REPUBLIKA.CO.ID, JAKARTA -- Sebuah survei terhadap warga Muslim di 15 negara Uni Eropa merilis laporan bahwa sebagian besar Muslim bersedia untuk merangkul non-Muslim dalam kehidupan sehari-hari. Namun kenyataannya di tempat tinggalnya di Eropa, warga Muslim ini justru sering merasa ditolak oleh mayoritas populasi di sana.
Dilansir Al Arabiya, Kamis (21/9), temuan oleh European Union Agency for Fundamental Rights mencerminkan pandangan dari 10.527 imigran Muslim dan anak-anak imigran yang diwawancarai antara bulan Oktober 2015 hingga Juli 2016. Sembilan dari 10 orang yang disurvei melaporkan memiliki teman non-Muslim. Sebanyak 92 persen mengatakan bahwa mereka cenderung merasa nyaman dengan tetangga dengan latar belakang agama yang berbeda.
Akan tetapi, lebih dari setengah responden (53 persen) mengatakan, mereka merasa didiskriminasikan saat mereka mencari perumahan karena nama mereka. Di lapangan kerja, 35 persen wanita yang sedang mencari pekerjaan merasa didiskriminasikan karena pakaian mereka, dibandingkan dengan empat persen untuk pria.
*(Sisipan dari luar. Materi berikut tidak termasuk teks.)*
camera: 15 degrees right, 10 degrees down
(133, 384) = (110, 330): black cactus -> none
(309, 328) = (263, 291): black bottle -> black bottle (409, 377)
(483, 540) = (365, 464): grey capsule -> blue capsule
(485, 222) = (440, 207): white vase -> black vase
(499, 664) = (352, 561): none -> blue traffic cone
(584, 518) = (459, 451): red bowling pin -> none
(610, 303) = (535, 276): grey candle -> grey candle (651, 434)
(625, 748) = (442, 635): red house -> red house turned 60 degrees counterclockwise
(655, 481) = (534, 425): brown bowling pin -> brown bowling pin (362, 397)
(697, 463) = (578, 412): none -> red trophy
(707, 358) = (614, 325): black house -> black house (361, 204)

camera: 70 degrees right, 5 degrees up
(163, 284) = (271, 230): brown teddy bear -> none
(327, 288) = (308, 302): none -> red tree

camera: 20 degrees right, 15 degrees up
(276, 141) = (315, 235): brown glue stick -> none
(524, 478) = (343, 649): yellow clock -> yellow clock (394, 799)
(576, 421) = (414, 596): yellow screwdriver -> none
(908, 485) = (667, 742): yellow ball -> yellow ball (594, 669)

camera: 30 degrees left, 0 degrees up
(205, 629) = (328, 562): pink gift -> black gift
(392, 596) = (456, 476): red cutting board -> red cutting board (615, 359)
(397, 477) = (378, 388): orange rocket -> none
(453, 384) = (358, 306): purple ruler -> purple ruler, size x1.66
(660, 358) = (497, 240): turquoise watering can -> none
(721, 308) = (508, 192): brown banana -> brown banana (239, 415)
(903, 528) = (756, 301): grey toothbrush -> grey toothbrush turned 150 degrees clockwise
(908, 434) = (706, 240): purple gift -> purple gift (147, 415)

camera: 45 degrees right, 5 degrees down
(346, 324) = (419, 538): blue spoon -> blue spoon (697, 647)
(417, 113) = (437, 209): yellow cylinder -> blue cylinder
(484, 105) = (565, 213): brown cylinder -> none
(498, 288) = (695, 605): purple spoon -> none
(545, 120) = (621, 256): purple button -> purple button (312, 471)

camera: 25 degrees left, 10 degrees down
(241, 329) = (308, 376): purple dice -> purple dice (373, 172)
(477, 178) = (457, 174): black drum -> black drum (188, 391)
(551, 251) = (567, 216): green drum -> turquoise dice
Orang-orang yang disurvei berusia di atas 16 tahun dan telah tinggal setidaknya satu tahun di Austria, Belgia, Siprus, Jerman, Denmark, Yunani, Spanyol, Finlandia, Prancis, Italia, Malta, Belanda, Swedia, Slovenia, dan Inggris. Selain itu hampir setengah dari responden tidak menemukan perkawinan antaragama yang tidak pantas.
Survei itu pun melaporkan, 48 persen responden akan merasa "sangat nyaman" dengan seorang anggota keluarga yang menikahi seorang non-Muslim. Sementara, 17 persen mengatakan, mereka akan merasa tidak nyaman dalam situasi tersebut.